Lack of competition blamed as business investment per worker drops


Statistics Canada says such investment down by 20 per cent over a 15-year stretch

Canadian business investment per worker plummeted by 20 per cent over a 15-year stretch, according to new Statistics Canada research that suggests weaker competition is partly to blame.

The report finds for every worker, businesses invested $628.80 less in their companies in 2021 than they did in 2006.

The decline was more significant in large and medium-sized companies and foreign-controlled businesses, though it’s unclear why that was the case.

The report attributes nearly one-third of the drop to declining entry rates, or the number of new companies starting up by industry.

“Economists always believe that competition promotes investment.
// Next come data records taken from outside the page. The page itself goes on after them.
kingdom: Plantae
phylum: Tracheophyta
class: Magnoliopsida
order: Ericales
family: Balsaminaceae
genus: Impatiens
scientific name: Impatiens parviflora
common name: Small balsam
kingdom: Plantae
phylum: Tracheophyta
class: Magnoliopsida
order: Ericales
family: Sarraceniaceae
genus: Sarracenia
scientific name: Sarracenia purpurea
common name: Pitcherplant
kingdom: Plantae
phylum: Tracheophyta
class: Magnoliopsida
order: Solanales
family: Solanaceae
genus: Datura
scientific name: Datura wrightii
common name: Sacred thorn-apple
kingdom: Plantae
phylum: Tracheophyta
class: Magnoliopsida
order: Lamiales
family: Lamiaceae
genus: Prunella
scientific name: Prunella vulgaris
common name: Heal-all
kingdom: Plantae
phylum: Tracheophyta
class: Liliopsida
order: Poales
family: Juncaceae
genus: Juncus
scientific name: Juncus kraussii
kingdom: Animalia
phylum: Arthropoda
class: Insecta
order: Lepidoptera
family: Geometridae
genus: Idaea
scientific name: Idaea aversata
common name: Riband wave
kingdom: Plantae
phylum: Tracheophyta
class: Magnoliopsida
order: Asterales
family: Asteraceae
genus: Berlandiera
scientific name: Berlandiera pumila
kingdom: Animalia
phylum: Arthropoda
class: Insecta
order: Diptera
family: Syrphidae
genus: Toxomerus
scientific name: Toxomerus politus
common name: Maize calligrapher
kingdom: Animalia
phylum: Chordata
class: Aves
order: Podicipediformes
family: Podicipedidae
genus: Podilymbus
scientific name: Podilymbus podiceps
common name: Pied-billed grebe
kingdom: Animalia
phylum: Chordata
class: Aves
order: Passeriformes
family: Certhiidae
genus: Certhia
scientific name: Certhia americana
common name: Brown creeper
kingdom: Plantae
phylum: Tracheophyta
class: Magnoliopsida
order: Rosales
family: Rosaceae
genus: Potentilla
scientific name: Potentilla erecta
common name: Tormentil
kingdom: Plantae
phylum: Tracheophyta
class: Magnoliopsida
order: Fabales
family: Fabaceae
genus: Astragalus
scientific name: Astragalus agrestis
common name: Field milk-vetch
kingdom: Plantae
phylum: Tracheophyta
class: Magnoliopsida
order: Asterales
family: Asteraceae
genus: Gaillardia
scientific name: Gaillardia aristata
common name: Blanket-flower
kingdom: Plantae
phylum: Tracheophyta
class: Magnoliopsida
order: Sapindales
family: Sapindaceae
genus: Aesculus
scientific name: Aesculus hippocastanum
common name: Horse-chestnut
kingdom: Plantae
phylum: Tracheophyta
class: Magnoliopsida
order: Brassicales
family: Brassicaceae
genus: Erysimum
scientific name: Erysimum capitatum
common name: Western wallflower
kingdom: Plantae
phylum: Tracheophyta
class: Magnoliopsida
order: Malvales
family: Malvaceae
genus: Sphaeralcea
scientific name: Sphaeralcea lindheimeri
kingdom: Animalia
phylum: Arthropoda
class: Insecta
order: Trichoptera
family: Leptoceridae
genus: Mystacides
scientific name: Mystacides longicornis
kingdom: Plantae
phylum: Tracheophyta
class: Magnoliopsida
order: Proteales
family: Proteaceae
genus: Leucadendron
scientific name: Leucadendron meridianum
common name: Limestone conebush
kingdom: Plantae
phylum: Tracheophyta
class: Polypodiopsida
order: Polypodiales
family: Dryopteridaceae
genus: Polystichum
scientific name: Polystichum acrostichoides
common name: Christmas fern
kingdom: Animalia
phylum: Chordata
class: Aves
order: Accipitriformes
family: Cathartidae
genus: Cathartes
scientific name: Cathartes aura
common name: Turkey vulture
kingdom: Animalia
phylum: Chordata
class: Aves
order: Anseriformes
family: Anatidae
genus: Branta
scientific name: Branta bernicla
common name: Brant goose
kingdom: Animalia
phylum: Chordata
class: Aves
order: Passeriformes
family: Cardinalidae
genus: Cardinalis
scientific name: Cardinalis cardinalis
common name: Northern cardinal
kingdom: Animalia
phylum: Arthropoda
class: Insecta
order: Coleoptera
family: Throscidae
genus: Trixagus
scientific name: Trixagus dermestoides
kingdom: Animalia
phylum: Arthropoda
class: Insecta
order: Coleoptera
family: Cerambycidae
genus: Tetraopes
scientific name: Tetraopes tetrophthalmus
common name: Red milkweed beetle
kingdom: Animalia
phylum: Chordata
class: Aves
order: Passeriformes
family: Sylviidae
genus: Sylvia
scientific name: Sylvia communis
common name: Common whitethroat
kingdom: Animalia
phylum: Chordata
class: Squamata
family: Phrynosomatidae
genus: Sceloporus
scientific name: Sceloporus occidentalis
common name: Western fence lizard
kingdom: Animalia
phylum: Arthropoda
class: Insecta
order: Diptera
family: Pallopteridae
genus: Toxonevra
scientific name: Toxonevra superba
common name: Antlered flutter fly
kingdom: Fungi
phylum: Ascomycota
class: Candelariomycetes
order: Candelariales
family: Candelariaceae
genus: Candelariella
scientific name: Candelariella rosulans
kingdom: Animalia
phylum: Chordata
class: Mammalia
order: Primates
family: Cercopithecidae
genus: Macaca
When you look at our data, there’s a decline in the share of new firms,” said Wulong Gu, the study’s author.

Canada is struggling to increase labour productivity amid low business investment, an issue that has been raised frequently by business groups and economists in recent years.

Capital investment, which refers to spending on everything from real estate to machinery, helps businesses grow and make their employees more productive.

That’s why economists argue capital investment is critical to growing the economy and improving living standards.

The report says the slowdown in investment coincided with a shift toward intangible assets such as brand equity and patents, which national statistical agencies don’t record as investments.

However, that shift doesn’t explain why business investment in Canada lags that in other countries, said Wu, because intangible assets are not recorded as investments elsewhere, either.

The study also found no relationship between profitability and business investment, which Wu said was “surprising.”

Canada’s competition watchdog released a report in the fall that found competition weakened over the previous two decades as profits and markups rose.

The Liberal government recently introduced several changes to the Competition Act after pledging to modernize the country’s competition law.

The Competition Bureau welcomed the amendments, which were inspired by its recommendations, but it’s hoping for even more ambitious changes.

In a news conference earlier this month, Finance Minister Chrystia Freeland weighed in on the issue of business investment and made a plea directly to CEOs to spend more on their businesses.

“We believe in you. We want strong Canadian-headquartered companies in this country,” Freeland said. “We need you to be investing in the productive capacity of this country, whatever sector you’re in.”